Surgical treatment consists of gradually turning off the vessels supplying the tangle from the blood circulation and removing it;
The minimally invasive method involves inserting a thin conductor into the vessel under X-ray control, which delivers the drug to the required location. It acts on the vascular wall and causes it to stick together;
Irradiation with a proton beam gradually sclerosis of pathological vessels. This method allows you to cure the disease without incisions and complications, however, it takes a lot of time. Suitable for small tangles located deep in the brain tissue.

Malformations of the spinal cord vessels are more difficult to treat. Firstly, access to the inside of the spinal canal is difficult, and secondly, the danger of damaging brain structures is high. Therefore, most often the damaged vessels are embolized.

Surgical treatment of pediatric stroke. Biological “scraper” of pulmonary arteriovenous malformations: considerations when performing conepulmonary surgery. Vascular morphogenesis: tales of two syndromes. Hereditary hemorrhagic telangiectasia. Ataxia telangiectasia with vascular abnormalities in the brain parenchyma: autopsy report and review of the literature.
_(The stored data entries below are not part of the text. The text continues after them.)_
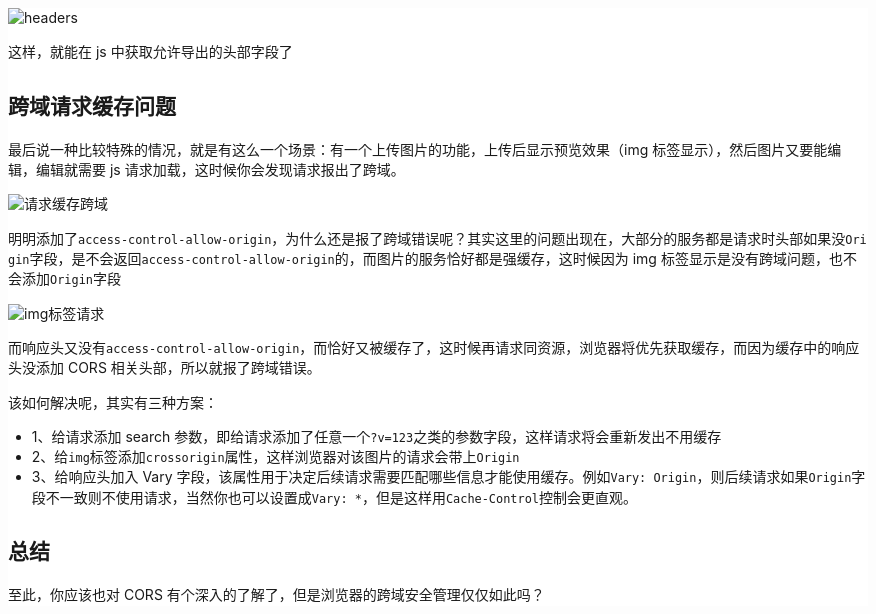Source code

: ![headers](https://raw.githubusercontent.com/ben-lau/blog/master/assets/images/cors-expose-headers.jpg)

这样，就能在 js 中获取允许导出的头部字段了

## 跨域请求缓存问题

最后说一种比较特殊的情况，就是有这么一个场景：有一个上传图片的功能，上传后显示预览效果（img 标签显示），然后图片又要能编辑，编辑就需要 js 请求加载，这时候你会发现请求报出了跨域。

![请求缓存跨域](https://raw.githubusercontent.com/ben-lau/blog/master/assets/images/cors-image-cache.jpg)

明明添加了`access-control-allow-origin`，为什么还是报了跨域错误呢？其实这里的问题出现在，大部分的服务都是请求时头部如果没`Origin`字段，是不会返回`access-control-allow-origin`的，而图片的服务恰好都是强缓存，这时候因为 img 标签显示是没有跨域问题，也不会添加`Origin`字段

![img标签请求](https://raw.githubusercontent.com/ben-lau/blog/master/assets/images/cors-img.jpg)

而响应头又没有`access-control-allow-origin`，而恰好又被缓存了，这时候再请求同资源，浏览器将优先获取缓存，而因为缓存中的响应头没添加 CORS 相关头部，所以就报了跨域错误。

该如何解决呢，其实有三种方案：

- 1、给请求添加 search 参数，即给请求添加了任意一个`?v=123`之类的参数字段，这样请求将会重新发出不用缓存
- 2、给`img`标签添加`crossorigin`属性，这样浏览器对该图片的请求会带上`Origin`
- 3、给响应头加入 Vary 字段，该属性用于决定后续请求需要匹配哪些信息才能使用缓存。例如`Vary: Origin`，则后续请求如果`Origin`字段不一致则不使用请求，当然你也可以设置成`Vary: *`，但是这样用`Cache-Control`控制会更直观。

## 总结

至此，你应该也对 CORS 有个深入的了解了，但是浏览器的跨域安全管理仅仅如此吗？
Online Mendelian Inheritance in Man. Arteriovenous malformations of the brain. Respiratory arteriovenous malformation is an abnormal connection between arteries and veins in the brain that usually forms before birth. This allows blood to flow into the brain or surrounding tissues and reduces blood flow to the brain.

A few words in conclusion

Arteriovenous malformation of the brain and spinal cord is a fairly rare disease. However, it is characterized by severe symptoms and can lead to irreversible neurological deficits. Therefore, at the first signs of pathology you need to consult a doctor.